PSR J0357+3205

Observation data Epoch J2000.0 Equinox ICRS
- Constellation: Perseus
- Right ascension: 03^{h} 57^{m} 52.61^{s}
- Declination: +32° 05′ 12.4″

Characteristics
- Spectral type: Pulsar

Astrometry
- Distance: 1,600 ly (490.56 pc)

Details
- Rotation: 0.4441044988 s
- Age: 540,000 years

Database references
- SIMBAD: data

= PSR J0357+3205 =

Pulsar in the constellation Perseus

PSR J0357+3205 is a pulsar is located about 1,600 light years from Earth. PSR J0357+3205 was originally discovered by the Fermi Gamma-ray Space Telescope in 2009. A spin period of 0.4441 seconds and is characteristic age of 540,000 years old.

==X-ray bright tail==
A very long, X-ray bright tail (over 4 light years across) may be stretching away from PSR J0357+3205. The tail is puzzling because it shares characteristics with other tails extending from pulsars, but differs in certain properties. If the tail is at the same distance as the pulsar then it stretches for 4.2 light years in length. This would make it one of the longest X-ray tails ever associated with a so-called "rotation- powered" pulsar, a class of pulsar that get its power from the energy lost as the rotation of the pulsar slows down. (Other types of pulsars include those driven by strong magnetic fields and still others that are powered by material falling onto the neutron star.)

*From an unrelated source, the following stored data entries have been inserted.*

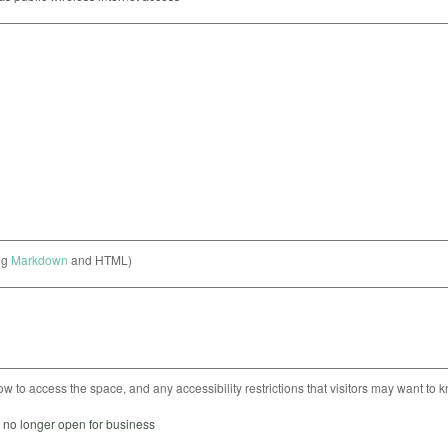
ng
Markdown
and HTML)
ow to access the space, and any accessibility restrictions that visitors may want to 
s no longer open for business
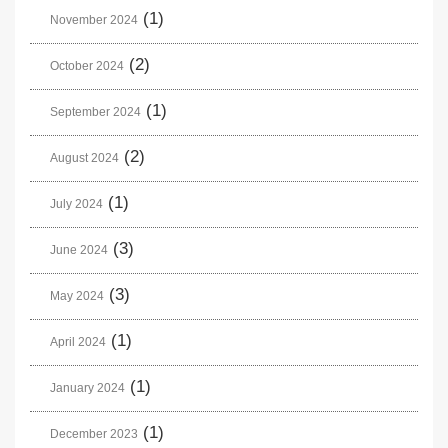
(1)
November 2024
(2)
October 2024
(1)
September 2024
(2)
August 2024
(1)
July 2024
(3)
June 2024
(3)
May 2024
(1)
April 2024
(1)
January 2024
(1)
December 2023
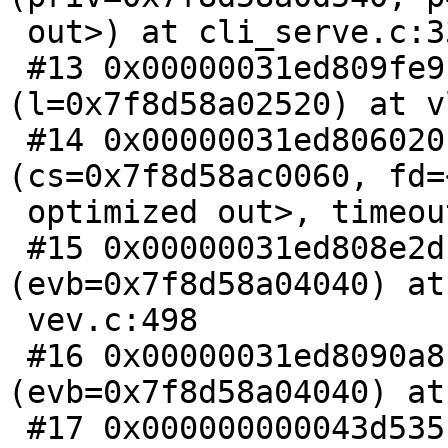
 out>) at cli_serve.c:339

 #13 0x00000031ed809fe9 in LineUpProcess 
(l=0x7f8d58a02520) at v
 #14 0x00000031ed806020 in VCLS_PollFd 
(cs=0x7f8d58ac0060, fd=
 optimized out>, timeout=0) at cli_serve.c:489

 #15 0x00000031ed808e2d in vev_schedule_one 
(evb=0x7f8d58a04040) at

 vev.c:498

 #16 0x00000031ed8090a8 in vev_schedule 
(evb=0x7f8d58a04040) at
 #17 0x000000000043d535 in MGT_Run () at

===Explanation of the tail===
The X-ray tail may be produced by emission from energetic particles in a pulsar wind, with the particles produced by the pulsar spiralling around magnetic field lines. Other X- ray tails around pulsars have been interpreted as bow-shocks generated by the supersonic motion of pulsars through space, with the wind trailing behind as its particles are swept back by the pulsar's interaction with the interstellar gas it encounters. However, this bow shock interpretation may or may not be correct for PSR J0357+3205, with several issues that need to be explained. For example, PSR J0357+3205 is losing a very small amount of energy as its spin slows down with time. This energy loss is important, because it is converted into radiation and powering a particle wind from the pulsar. This places limits on the amount of energy that particles in the wind can attain, and so might not account for the quantity of X-rays seen in the tail. Another challenge to this explanation is that other pulsars with bow shocks show bright X-ray emission surrounding the pulsar, and this is not seen for PSR J0357+3205. Also, the brightest portion of the tail is well away from the pulsar and this differs from what has been seen for other pulsars with bow shocks. If the pulsar is seen moving in the opposite direction from that of the tail, this would support the bow-shock idea.